_Texte à lire_:
____
Roberto Traversini a péché par pragmatisme, selon le parquet. La note risque d’être salée. Si le parquet a compris ses intentions, il a tout de même requis de la prison à son encontre.
L’héritage de Roger Quaino s’est avéré être un cadeau empoisonné pour Roberto Traversini. Deux parcelles rue de Pétange à Niederkorn. Sur l’une, le fameux abri de jardin par lequel le scandale est arrivé et sur l’autre, une maison qui vaut à l’ancien bourgmestre de Differdange d’être entre autres accusé de conflit d’intérêts. Mardi, il s’est expliqué à la barre de la 7e chambre correctionnelle du tribunal d’arrondissement de Luxembourg. Roberto Traversini jure avoir agi avec pragmatisme dans l’intérêt de la collectivité et dans sa fonction de bourgmestre.
Ce mercredi matin, le représentant du parquet a donné son avis quant aux faits reprochés. Il avait déjà annoncé la couleur la veille : il comprend les intentions du prévenu, mais «le code pénal est le code pénal». De l’argent public a été utilisé pour des intérêts privés. L’infraction est instantanée et l’intention ne compte pas pour le législateur.
Les infractions reprochées ont eu lieu entre novembre 2016 et juillet 2019. Elles sont jugées plus ou moins graves par le procureur, qui estime les accusations de conflit d’intérêts et de prise illégale d’intérêts posées. «La plus grave» de ces infractions serait le contrat avec l’entreprise de construction CBL au nez et à la barbe de son service technique, de son collège échevinal et de la loi sur les marchés publics. «Le prévenu a utilisé sa fonction de bourgmestre pour faire une faveur à son deuxième père», selon le magistrat. Il s’agissait de travaux de voirie dans la rue de Pétange.
«Soit il ne connaissait pas la procédure, soit il ne s’y est pas intéressé», estime le magistrat, qui conclut sur ce point au détournement de fonds publics. «Il pouvait déjà s’imaginer qu’il allait hériter de la maison de Niederkorn.» Roberto Traversini aurait «utilisé l’argent public comme si c’était le sien», «en catimini» et «de manière inhabituelle». Comme pour la pose de plaques de trottoir financée par le budget de l’école de cyclisme et réalisée dans le cadre d’une formation du CIGL. Formation qui était une «première» proposée par le prévenu.
____
_Items répertoriés_:

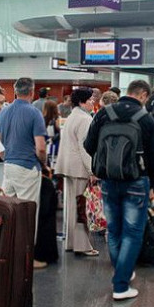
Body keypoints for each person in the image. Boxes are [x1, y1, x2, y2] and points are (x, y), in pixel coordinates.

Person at [84, 80, 154, 300]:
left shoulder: (103, 114)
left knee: (114, 229)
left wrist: (108, 160)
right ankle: (120, 285)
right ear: (143, 95)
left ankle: (122, 271)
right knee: (133, 232)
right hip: (137, 181)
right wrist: (152, 184)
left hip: (108, 180)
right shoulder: (146, 118)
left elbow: (89, 145)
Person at [0, 77, 48, 268]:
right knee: (27, 214)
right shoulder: (34, 113)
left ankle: (7, 253)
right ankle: (26, 260)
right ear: (32, 92)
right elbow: (40, 147)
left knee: (8, 212)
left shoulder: (3, 112)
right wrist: (44, 163)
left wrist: (8, 157)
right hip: (27, 168)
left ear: (15, 91)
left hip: (8, 167)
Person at [55, 88, 98, 256]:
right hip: (79, 168)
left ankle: (71, 242)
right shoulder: (85, 119)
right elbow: (84, 148)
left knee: (71, 207)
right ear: (82, 102)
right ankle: (82, 245)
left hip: (68, 167)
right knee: (81, 207)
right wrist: (92, 170)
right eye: (90, 99)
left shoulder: (72, 116)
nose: (93, 102)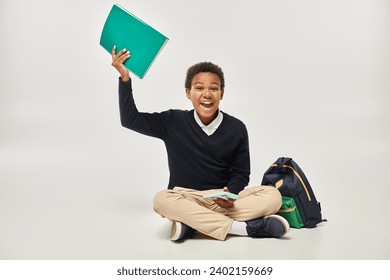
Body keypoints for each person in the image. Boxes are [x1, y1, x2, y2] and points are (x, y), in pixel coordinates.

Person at [111, 46, 289, 242]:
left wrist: (230, 193)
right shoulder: (172, 121)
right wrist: (125, 78)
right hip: (185, 198)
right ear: (188, 92)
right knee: (161, 200)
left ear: (222, 93)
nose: (207, 94)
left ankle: (190, 224)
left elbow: (241, 173)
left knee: (272, 196)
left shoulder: (237, 128)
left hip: (221, 200)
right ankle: (243, 229)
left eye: (214, 88)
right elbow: (130, 119)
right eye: (199, 88)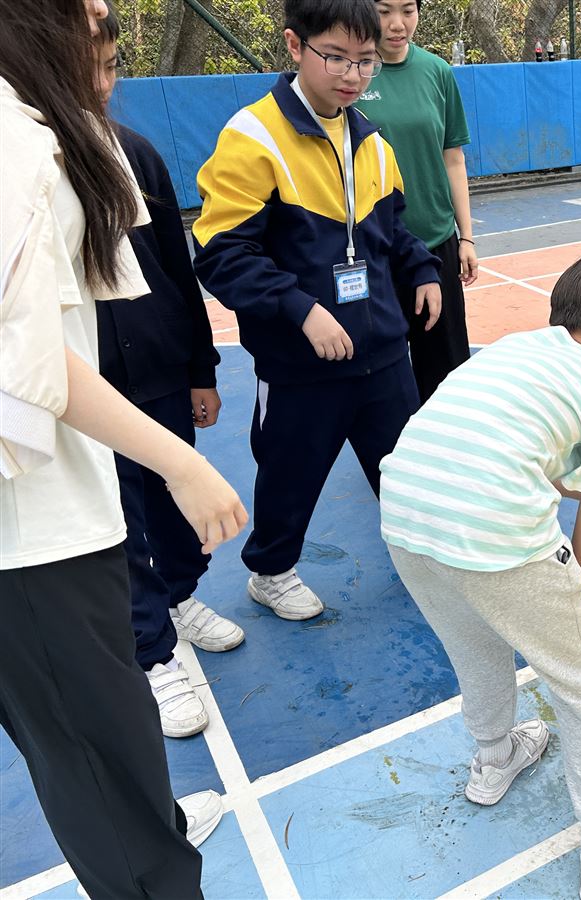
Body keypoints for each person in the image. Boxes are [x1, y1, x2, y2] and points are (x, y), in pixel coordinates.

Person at [0, 1, 248, 896]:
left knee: (100, 743)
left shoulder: (57, 129)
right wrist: (182, 462)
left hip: (57, 503)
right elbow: (31, 361)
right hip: (31, 532)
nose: (105, 18)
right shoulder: (16, 141)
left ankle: (152, 825)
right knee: (94, 755)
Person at [381, 251, 581, 900]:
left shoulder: (514, 349)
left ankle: (494, 758)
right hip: (498, 536)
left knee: (475, 644)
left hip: (406, 515)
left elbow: (516, 453)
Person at [192, 0, 442, 622]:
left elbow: (393, 232)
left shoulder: (372, 141)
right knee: (289, 474)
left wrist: (422, 270)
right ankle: (271, 572)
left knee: (409, 472)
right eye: (335, 57)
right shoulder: (251, 137)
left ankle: (430, 558)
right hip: (299, 364)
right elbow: (221, 252)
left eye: (365, 61)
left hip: (384, 355)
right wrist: (299, 309)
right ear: (294, 46)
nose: (352, 75)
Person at [94, 7, 244, 739]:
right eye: (82, 66)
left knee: (175, 500)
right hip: (90, 389)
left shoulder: (137, 153)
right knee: (119, 523)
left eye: (109, 66)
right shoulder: (26, 167)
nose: (98, 83)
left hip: (158, 370)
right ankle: (153, 653)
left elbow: (178, 277)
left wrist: (201, 367)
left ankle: (181, 596)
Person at [356, 0, 477, 404]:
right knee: (384, 382)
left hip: (436, 244)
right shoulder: (352, 74)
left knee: (446, 375)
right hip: (377, 251)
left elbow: (453, 158)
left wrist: (466, 237)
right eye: (384, 11)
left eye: (407, 10)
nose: (397, 24)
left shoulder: (437, 71)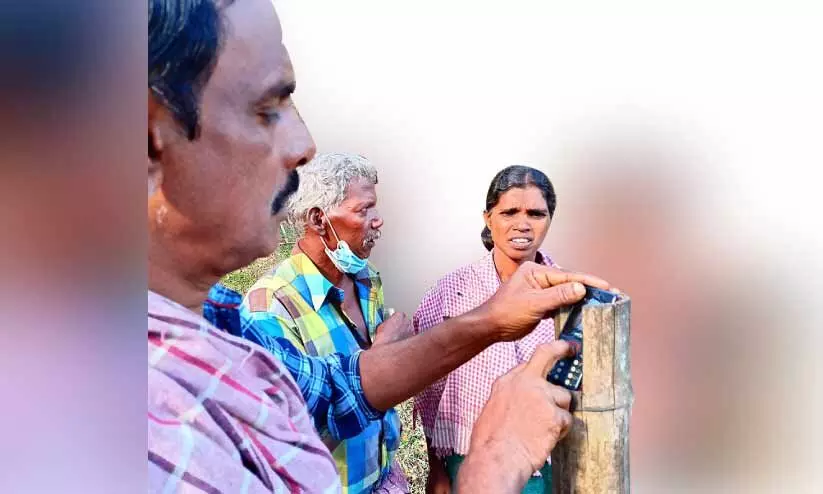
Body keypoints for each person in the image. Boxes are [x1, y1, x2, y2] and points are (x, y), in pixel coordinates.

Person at [147, 0, 610, 492]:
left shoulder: (222, 321)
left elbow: (333, 390)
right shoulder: (159, 428)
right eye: (266, 110)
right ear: (151, 139)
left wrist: (490, 321)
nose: (303, 144)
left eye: (536, 214)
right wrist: (491, 465)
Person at [241, 152, 409, 493]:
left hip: (381, 480)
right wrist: (384, 357)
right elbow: (284, 427)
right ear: (319, 220)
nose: (378, 221)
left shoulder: (365, 279)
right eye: (364, 210)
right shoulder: (271, 305)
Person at [415, 165, 560, 494]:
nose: (522, 224)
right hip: (467, 463)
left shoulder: (568, 297)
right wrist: (437, 473)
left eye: (536, 214)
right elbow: (429, 389)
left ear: (550, 220)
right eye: (509, 212)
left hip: (547, 466)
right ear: (488, 218)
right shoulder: (451, 292)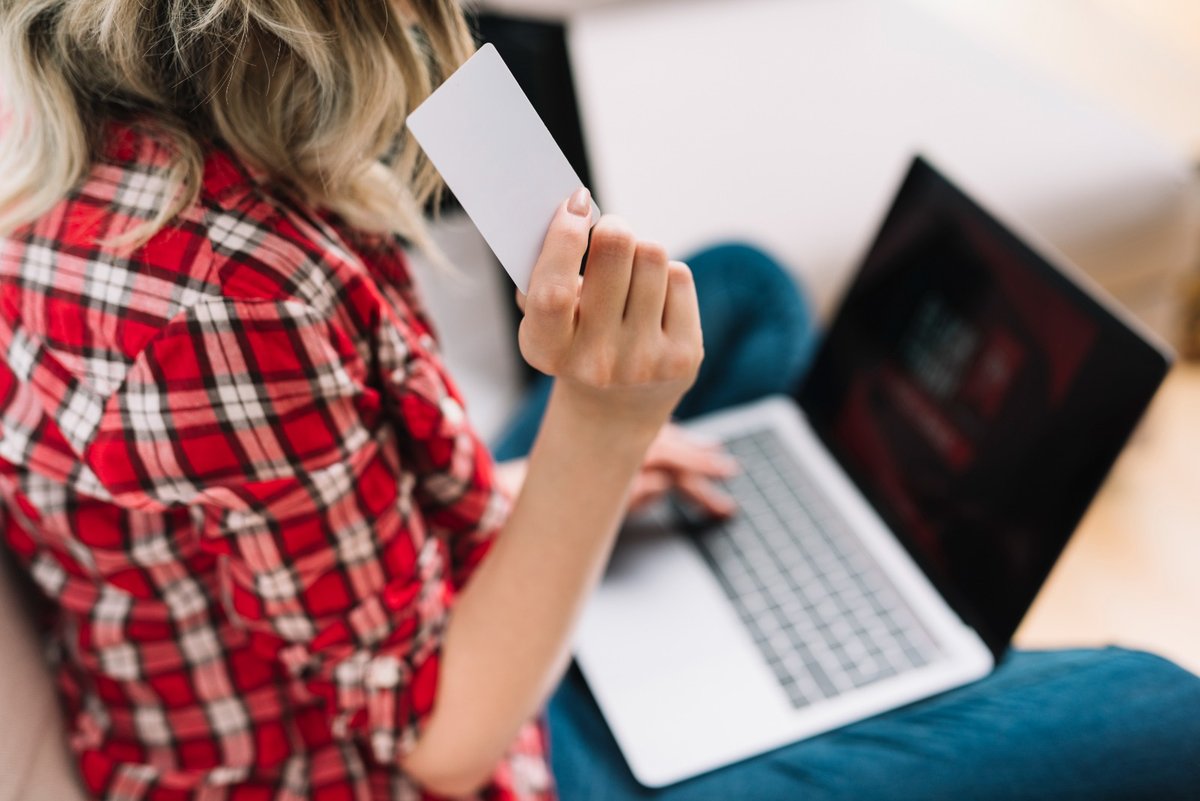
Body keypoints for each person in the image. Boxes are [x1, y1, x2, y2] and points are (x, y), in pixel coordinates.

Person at [0, 3, 1196, 801]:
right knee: (1156, 714)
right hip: (409, 756)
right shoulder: (234, 299)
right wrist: (600, 435)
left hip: (366, 603)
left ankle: (823, 618)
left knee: (741, 292)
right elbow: (444, 747)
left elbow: (280, 510)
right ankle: (831, 660)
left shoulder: (96, 123)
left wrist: (519, 489)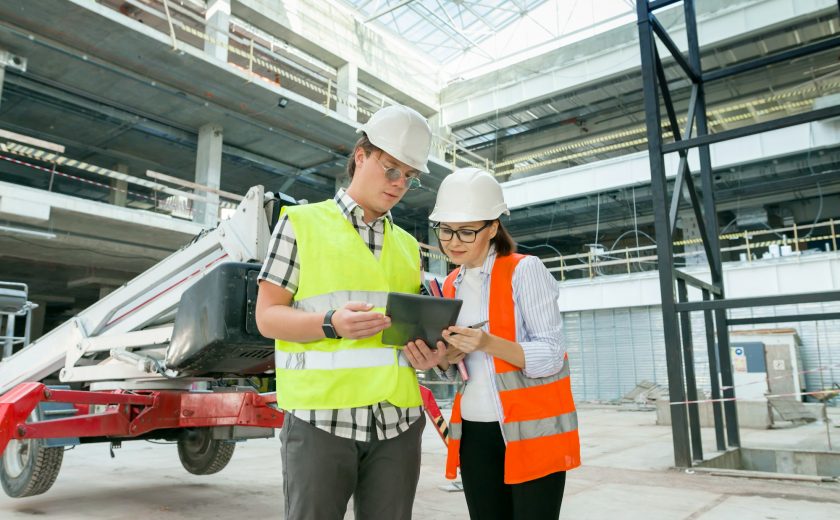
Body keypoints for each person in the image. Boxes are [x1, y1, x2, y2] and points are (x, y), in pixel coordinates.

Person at [255, 104, 446, 520]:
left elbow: (409, 331)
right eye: (391, 169)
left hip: (397, 420)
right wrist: (330, 323)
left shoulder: (408, 246)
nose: (398, 184)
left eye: (409, 177)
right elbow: (268, 316)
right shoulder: (300, 223)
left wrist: (429, 353)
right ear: (361, 155)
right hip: (322, 418)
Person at [404, 167, 581, 520]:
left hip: (531, 430)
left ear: (493, 228)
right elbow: (459, 370)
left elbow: (551, 354)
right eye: (446, 230)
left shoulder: (524, 270)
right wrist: (442, 358)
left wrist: (487, 342)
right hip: (473, 430)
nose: (453, 241)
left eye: (467, 232)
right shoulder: (449, 284)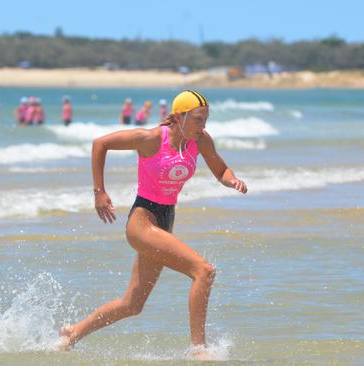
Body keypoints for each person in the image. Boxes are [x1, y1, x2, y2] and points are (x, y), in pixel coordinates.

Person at [57, 90, 248, 360]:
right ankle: (198, 350)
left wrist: (232, 180)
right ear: (179, 116)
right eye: (197, 119)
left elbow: (221, 170)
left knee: (132, 304)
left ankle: (73, 334)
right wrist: (99, 192)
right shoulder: (150, 139)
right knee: (203, 271)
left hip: (165, 220)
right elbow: (100, 144)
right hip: (142, 221)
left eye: (205, 120)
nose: (202, 126)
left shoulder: (201, 140)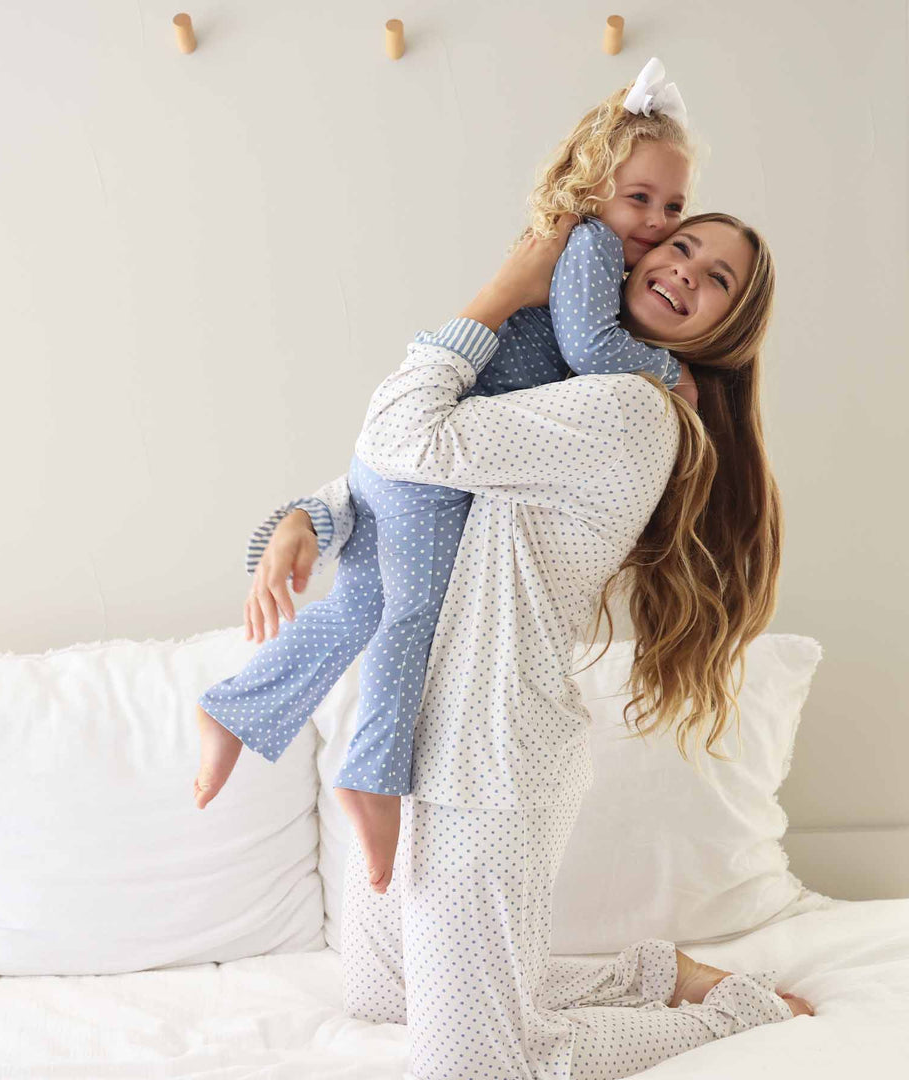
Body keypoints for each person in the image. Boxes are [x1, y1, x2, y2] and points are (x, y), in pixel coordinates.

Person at [220, 215, 815, 1077]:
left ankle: (733, 1013)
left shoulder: (623, 409)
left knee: (480, 1064)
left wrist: (503, 290)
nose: (688, 272)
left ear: (724, 331)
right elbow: (414, 489)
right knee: (385, 995)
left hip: (490, 754)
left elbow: (406, 438)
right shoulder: (569, 380)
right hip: (419, 736)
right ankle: (655, 974)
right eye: (682, 246)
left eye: (718, 279)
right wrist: (309, 518)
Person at [193, 58, 702, 896]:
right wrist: (666, 369)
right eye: (638, 196)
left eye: (672, 206)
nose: (653, 220)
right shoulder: (589, 245)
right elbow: (586, 350)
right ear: (594, 186)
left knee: (360, 606)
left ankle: (236, 707)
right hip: (430, 462)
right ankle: (374, 771)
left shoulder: (595, 251)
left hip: (411, 457)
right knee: (413, 613)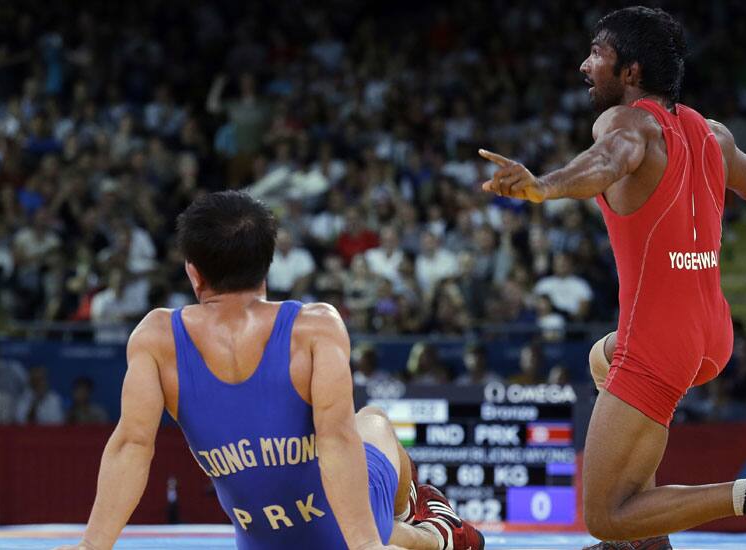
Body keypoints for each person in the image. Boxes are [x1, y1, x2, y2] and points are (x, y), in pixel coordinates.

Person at [480, 7, 746, 549]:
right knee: (598, 359)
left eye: (597, 54)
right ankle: (647, 542)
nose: (586, 65)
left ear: (631, 73)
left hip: (660, 341)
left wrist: (543, 186)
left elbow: (607, 161)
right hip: (712, 334)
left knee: (605, 516)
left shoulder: (627, 123)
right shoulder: (713, 134)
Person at [55, 191, 482, 550]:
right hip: (348, 531)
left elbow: (131, 444)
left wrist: (92, 546)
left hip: (262, 540)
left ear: (193, 272)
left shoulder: (156, 337)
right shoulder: (315, 327)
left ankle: (419, 531)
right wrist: (368, 547)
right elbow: (336, 440)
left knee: (362, 443)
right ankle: (433, 531)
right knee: (372, 423)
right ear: (268, 264)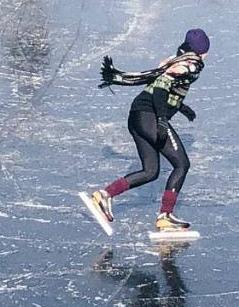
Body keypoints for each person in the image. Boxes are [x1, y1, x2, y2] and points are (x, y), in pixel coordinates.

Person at [89, 29, 210, 231]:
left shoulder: (176, 60)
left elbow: (161, 86)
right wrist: (162, 119)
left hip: (136, 116)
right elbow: (161, 89)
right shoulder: (190, 65)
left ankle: (104, 195)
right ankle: (166, 216)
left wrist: (179, 107)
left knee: (151, 171)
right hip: (149, 116)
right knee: (182, 165)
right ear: (200, 50)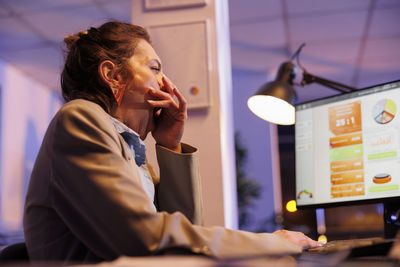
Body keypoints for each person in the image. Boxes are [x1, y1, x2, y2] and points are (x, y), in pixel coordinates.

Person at [23, 21, 318, 264]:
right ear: (112, 75)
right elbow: (145, 238)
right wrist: (268, 243)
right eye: (154, 68)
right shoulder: (80, 118)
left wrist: (170, 145)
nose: (166, 83)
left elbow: (184, 234)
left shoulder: (126, 146)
____
_Les consignes_:
#1 Relevez toutes les expressions entre guillemets dans la phrase de l'article sur le procès de Roberto Traversini qui commence par « Roberto Traversini aurait ».
#2 Dans l'article sur le procès de Roberto Traversini, recopiez tout ce qui va de « Roberto Traversini a péché » jusqu'à « à son encontre. », en substituant « ministère public » à « parquet ».
#3 Poursuivez l'article sur le procès de Roberto Traversini après sa dernière phrase.

_Réponses par consigne_:
#1
« utilisé l'argent public comme si c'était le sien »
« en catimini »
« de manière inhabituelle »

#2
Roberto Traversini a péché par pragmatisme, selon le ministère public. La note risque d’être salée. Si le ministère public a compris ses intentions, il a tout de même requis de la prison à son encontre.

#3
Un bon père de commune
Le parquet retient également le «faux par un fonctionnaire». Un crime puni de peines de réclusion de 10 à 15 ans. Dans cette affaire, il a été décriminalisé, mais le prévenu encourt tout de même une peine de 3 à 5 ans de prison. Clôture contre les sangliers autour de la maison de la rue de Pétange à la facturation douteuse, travaux réalisés sans autorisation, blanchiment-détention dans le cadre de l’avantage patrimonial jusqu’au remboursement… tout y passe. Le seul point sur lequel le procureur est indulgent concerne la formation de bardage en bois sur l’abri de jardin pour laquelle le magistrat a requis l’acquittement.
Trop de pragmatisme tue le pragmatisme et pousse à la faute, selon le parquet. Les fautes se seraient multipliées «crescendo autour de l’épicentre de la rue de Pétange jusqu’à ce que la bulle éclate». Une attitude «inhabituelle» de la part d’un «bon père de commune». Le magistrat requiert finalement une peine de quatre ans de réclusion assortie du sursis intégral ainsi qu’une amende appropriée à l’encontre de Roberto Traversini. À cela s’ajoutent des interdictions de cinq ans du vote passif et du droit à remplir un emploi, une fonction ou un office public. Un avertissement pour les fonctionnaires qui seraient tentés d’imiter le prévenu.
Interrogé sur un éventuel retour en politique, Roberto Traversini a nié de la tête. Ces interdictions ne remettent donc pas en cause ses aspirations.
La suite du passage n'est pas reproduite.